Hacker News new | ask | show | jobs
by kayaeb 2458 days ago
In NLP (specifically vectorizing words, ala word2vec) there's a famous test of whether or not your training has worked properly whereby you calculate the vector of "king" and subtract the vector of "man" and add the vector of "woman," if your machine is properly tuned, you should end up with a vector close to "queen" or "princess."

I wonder if similar things can be done to address specific (i.e. racial or gender) biases in computer vision.

1 comments

There is a similar word-embedding test that definitely rustles people's jimmies:

Doctor - Man + Woman = ?

What normally comes out is Nurse. What "they" think should come out is Doctor!

By "they" I mean people that get upset by this.

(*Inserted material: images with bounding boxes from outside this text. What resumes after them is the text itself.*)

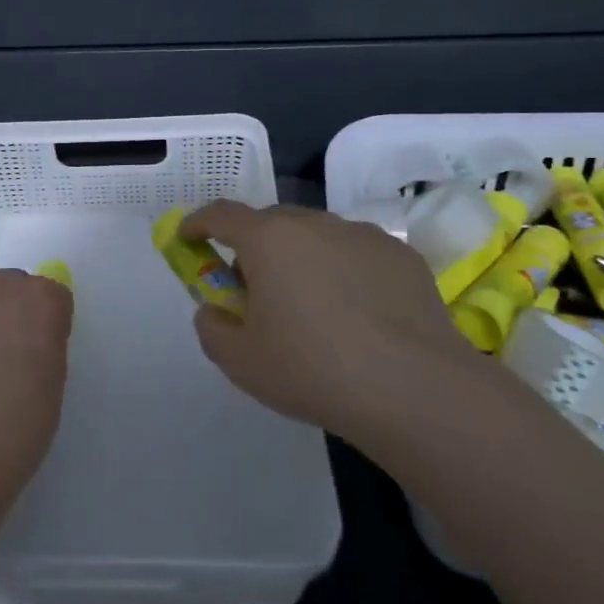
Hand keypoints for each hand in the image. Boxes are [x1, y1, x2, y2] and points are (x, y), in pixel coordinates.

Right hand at [179, 201, 484, 451]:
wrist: (415, 389)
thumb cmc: (313, 370)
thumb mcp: (241, 362)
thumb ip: (212, 329)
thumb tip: (214, 310)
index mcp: (269, 240)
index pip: (221, 214)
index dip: (198, 223)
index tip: (188, 237)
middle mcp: (314, 223)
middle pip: (271, 223)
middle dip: (254, 247)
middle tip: (256, 289)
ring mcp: (362, 235)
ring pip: (317, 236)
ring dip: (301, 257)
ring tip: (313, 306)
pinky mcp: (401, 255)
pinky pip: (356, 253)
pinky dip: (344, 270)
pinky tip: (359, 314)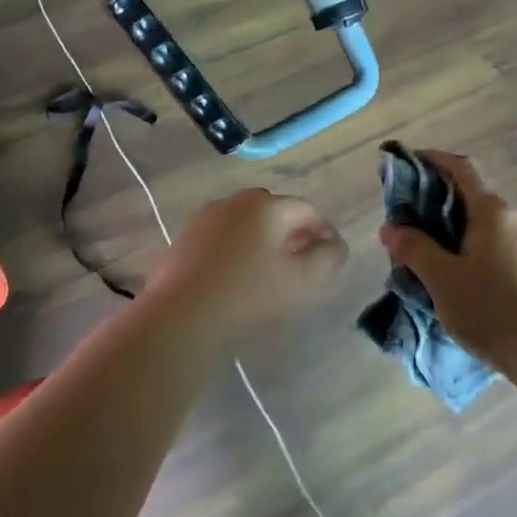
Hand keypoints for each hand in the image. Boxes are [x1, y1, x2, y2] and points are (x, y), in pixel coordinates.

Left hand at [144, 188, 347, 336]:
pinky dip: (237, 249)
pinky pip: (223, 237)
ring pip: (246, 223)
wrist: (182, 315)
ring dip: (263, 241)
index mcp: (267, 205)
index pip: (306, 210)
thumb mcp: (304, 279)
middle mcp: (235, 201)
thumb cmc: (250, 294)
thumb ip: (329, 257)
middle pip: (274, 212)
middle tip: (301, 264)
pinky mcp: (185, 238)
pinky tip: (237, 277)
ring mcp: (206, 217)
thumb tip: (334, 244)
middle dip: (292, 233)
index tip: (330, 258)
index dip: (323, 232)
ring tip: (270, 272)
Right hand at [378, 151, 516, 376]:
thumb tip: (390, 227)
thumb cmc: (492, 308)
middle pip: (471, 201)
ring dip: (458, 236)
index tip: (408, 162)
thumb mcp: (442, 279)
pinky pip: (501, 251)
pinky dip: (477, 254)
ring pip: (486, 229)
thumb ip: (414, 248)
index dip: (432, 160)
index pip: (460, 169)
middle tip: (409, 228)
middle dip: (438, 208)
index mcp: (492, 211)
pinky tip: (464, 283)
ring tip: (432, 262)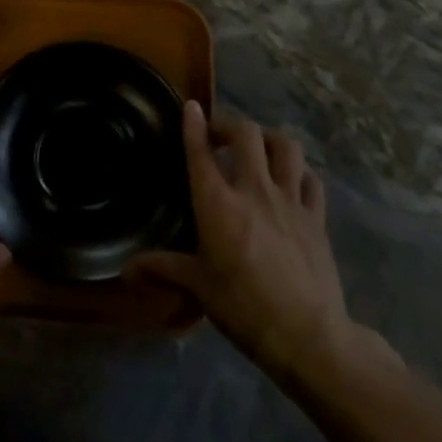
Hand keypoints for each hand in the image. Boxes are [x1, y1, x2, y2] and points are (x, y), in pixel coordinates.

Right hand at [127, 103, 400, 387]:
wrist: (307, 335)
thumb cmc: (243, 307)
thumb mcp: (198, 287)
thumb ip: (162, 269)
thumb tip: (125, 271)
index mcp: (218, 203)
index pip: (201, 152)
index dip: (194, 125)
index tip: (191, 107)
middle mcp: (254, 190)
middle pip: (246, 134)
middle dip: (230, 125)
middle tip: (219, 135)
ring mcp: (290, 201)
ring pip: (285, 147)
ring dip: (268, 138)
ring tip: (258, 147)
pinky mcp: (316, 218)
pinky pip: (311, 180)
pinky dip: (299, 171)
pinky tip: (293, 178)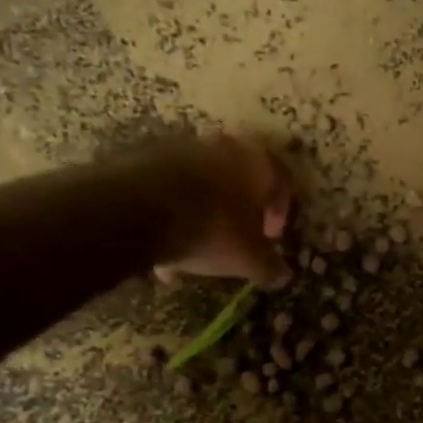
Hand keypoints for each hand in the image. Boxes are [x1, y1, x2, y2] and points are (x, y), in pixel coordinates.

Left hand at [145, 134, 294, 289]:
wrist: (138, 210)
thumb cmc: (212, 230)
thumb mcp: (249, 259)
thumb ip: (270, 267)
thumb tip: (284, 276)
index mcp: (258, 162)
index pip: (283, 183)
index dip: (280, 214)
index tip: (269, 238)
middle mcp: (225, 146)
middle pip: (240, 180)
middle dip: (240, 212)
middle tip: (236, 239)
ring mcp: (183, 148)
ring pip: (203, 185)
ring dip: (204, 214)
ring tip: (195, 250)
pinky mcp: (148, 157)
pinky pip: (171, 189)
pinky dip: (173, 214)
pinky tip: (164, 248)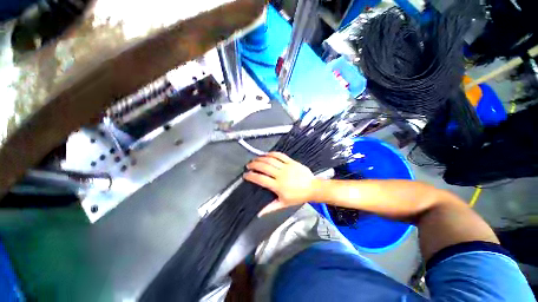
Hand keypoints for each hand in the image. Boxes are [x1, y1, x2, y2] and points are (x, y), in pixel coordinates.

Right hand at [244, 152, 318, 213]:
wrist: (312, 188)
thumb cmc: (298, 196)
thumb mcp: (283, 204)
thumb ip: (270, 207)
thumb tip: (259, 213)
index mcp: (278, 186)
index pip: (260, 179)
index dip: (251, 176)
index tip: (245, 175)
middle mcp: (281, 175)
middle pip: (264, 167)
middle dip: (254, 165)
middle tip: (248, 165)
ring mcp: (286, 167)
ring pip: (271, 159)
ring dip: (261, 158)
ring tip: (255, 159)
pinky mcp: (291, 162)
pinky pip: (280, 155)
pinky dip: (272, 153)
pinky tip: (266, 154)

Yeah, besides the fact that this compositionality is relatively unique to word2vec, research on the biases pre-trained models express is pretty available. Linked a few below for those interested. Most of the issues are down to the same phenomenon discussed here in the context of ImageNet, the input texts were biased and the algorithm learned said bias.

[0] https://arxiv.org/abs/1607.06520 "Man is to Computer Programmer as Woman is to Homemaker? Debiasing Word Embeddings "

[1] http://proceedings.mlr.press/v97/brunet19a/brunet19a.pdf "Understanding the Origins of Bias in Word Embeddings"

[2] http://matthewkenney.site/biases.html "Google word2vec biases"